But What If I Can?

I’m 55 years young and I’m attempting a solo swim of the English Channel in late August.  It almost seems crazy to write that.  It’s already been quite a journey so far for sure.  You see, I was “freestyle challenged” as a high school swimmer.  I liked breaststroke and butterfly, and freestyle just perplexed me.  I did not know how to make it feel good or to make it fast.

I continued to work on it in my 30s and 40s as a fitness swimmer.  And then — after some late night Googling of “how to swim freestyle better”, I became a certified Total Immersion coach, which is just a branded name for efficient freestyle.  And my challenge began.  I knew I needed to be able to demonstrate this stroke in order to coach it well, so I began my quest for my perfect stroke.  I remember writing on my application to attend the training something like, “I haven’t done open water swimming yet, but I just have a feeling I would love it.”  Boy, was that the biggest understatement.

I tested my new stroke a few months after my training by doing a 1 mile lake swim… and I was hooked.  It was so easy and so much fun.  I wondered if I could do 2 miles.  Then 2 miles became 3, then 6, then 12, then 20, then 29 miles around Manhattan in 2019.  In the meantime, I swam on relays around Manhattan, Catalina Channel, and the English Channel.  I swam in lakes, rivers, oceans, bays, sounds, and even from Alcatraz to San Francisco.  After swimming the English Channel on a 6-person relay in 2017, I began wondering if I could possibly do it solo.

It took me a year to press the send button on an email to a pilot.  When I sent it, I told my son Matt and husband Chris what I had just done.  Matt then asked if I would be okay if I made it halfway.  I said I would, but that would not be my goal.  Walking onto that beach somewhere in Calais, France is my goal.  Period.  I visualize that daily in my swims.  I hired Don Larkin as my strength trainer, and he has made my “extra large” shoulders big and strong and healthy so that they are just fine with my many, many miles of training.  And I’m faster than I’ve ever been in my adult life… at 55!

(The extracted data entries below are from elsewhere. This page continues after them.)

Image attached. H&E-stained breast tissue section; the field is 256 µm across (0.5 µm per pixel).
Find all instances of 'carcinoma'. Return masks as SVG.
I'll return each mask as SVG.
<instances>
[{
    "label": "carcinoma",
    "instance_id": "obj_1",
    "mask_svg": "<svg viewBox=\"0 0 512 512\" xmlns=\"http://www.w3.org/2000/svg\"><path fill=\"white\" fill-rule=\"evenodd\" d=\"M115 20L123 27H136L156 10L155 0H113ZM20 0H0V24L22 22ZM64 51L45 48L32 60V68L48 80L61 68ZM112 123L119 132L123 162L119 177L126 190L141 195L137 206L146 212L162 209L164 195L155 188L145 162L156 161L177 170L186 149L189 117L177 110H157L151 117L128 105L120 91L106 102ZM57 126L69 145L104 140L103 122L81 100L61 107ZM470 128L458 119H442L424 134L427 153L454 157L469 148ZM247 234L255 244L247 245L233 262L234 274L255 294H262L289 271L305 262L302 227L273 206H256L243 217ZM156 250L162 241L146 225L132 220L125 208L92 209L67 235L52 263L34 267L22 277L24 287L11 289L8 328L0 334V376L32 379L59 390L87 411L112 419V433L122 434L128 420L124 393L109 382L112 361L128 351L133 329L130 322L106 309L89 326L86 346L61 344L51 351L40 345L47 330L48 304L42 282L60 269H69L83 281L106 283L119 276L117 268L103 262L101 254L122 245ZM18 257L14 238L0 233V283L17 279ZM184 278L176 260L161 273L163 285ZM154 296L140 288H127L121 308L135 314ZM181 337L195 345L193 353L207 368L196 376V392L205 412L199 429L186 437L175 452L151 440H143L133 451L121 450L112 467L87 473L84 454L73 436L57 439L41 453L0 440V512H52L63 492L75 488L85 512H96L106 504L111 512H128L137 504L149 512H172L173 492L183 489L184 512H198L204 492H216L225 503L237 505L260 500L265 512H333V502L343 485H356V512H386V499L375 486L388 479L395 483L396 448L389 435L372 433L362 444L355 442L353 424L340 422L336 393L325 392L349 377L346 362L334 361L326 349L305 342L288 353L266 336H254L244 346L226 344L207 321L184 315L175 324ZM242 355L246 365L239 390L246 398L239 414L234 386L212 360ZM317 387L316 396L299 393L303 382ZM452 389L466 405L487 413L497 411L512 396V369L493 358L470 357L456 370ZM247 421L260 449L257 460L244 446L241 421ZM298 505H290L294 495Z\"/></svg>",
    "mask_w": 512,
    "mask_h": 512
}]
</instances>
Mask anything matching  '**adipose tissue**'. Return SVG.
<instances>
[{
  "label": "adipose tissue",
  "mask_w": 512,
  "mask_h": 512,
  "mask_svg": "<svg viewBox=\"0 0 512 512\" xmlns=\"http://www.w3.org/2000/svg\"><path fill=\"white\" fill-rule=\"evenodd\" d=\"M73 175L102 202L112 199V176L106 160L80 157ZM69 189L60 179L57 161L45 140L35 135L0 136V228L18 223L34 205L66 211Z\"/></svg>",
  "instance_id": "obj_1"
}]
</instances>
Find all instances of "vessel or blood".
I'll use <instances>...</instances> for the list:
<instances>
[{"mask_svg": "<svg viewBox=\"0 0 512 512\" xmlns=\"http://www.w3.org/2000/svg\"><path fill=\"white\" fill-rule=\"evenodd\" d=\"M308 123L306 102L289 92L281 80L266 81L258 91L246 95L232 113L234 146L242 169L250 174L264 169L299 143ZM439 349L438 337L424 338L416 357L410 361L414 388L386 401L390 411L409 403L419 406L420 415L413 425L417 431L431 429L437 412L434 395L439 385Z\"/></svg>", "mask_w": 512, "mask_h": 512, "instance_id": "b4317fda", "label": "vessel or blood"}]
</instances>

Here’s the thing… We spend so much of our lives telling ourselves what we can’t do, or what we can’t have.  I choose to wonder what I can do.  Friends and strangers ask me all the time why I would want to swim for 14-15 hours in cold and possibly dark (night) water.  Why not??  I get one life and I want to live it… I guess you could say I want to immerse myself figuratively and literally in life.  After I came up with all of the reasons why I couldn’t do this or shouldn’t do this, I guess it all came down to, “but what if I can.”  And I will.

 

Jeannie Zappe owns and operates Swim Your Best, a local swim coaching business in Mechanicsburg, PA.  She is also Co-Head Coach of the US Masters Swimming program at Keystone Aquatics in Carlisle, PA.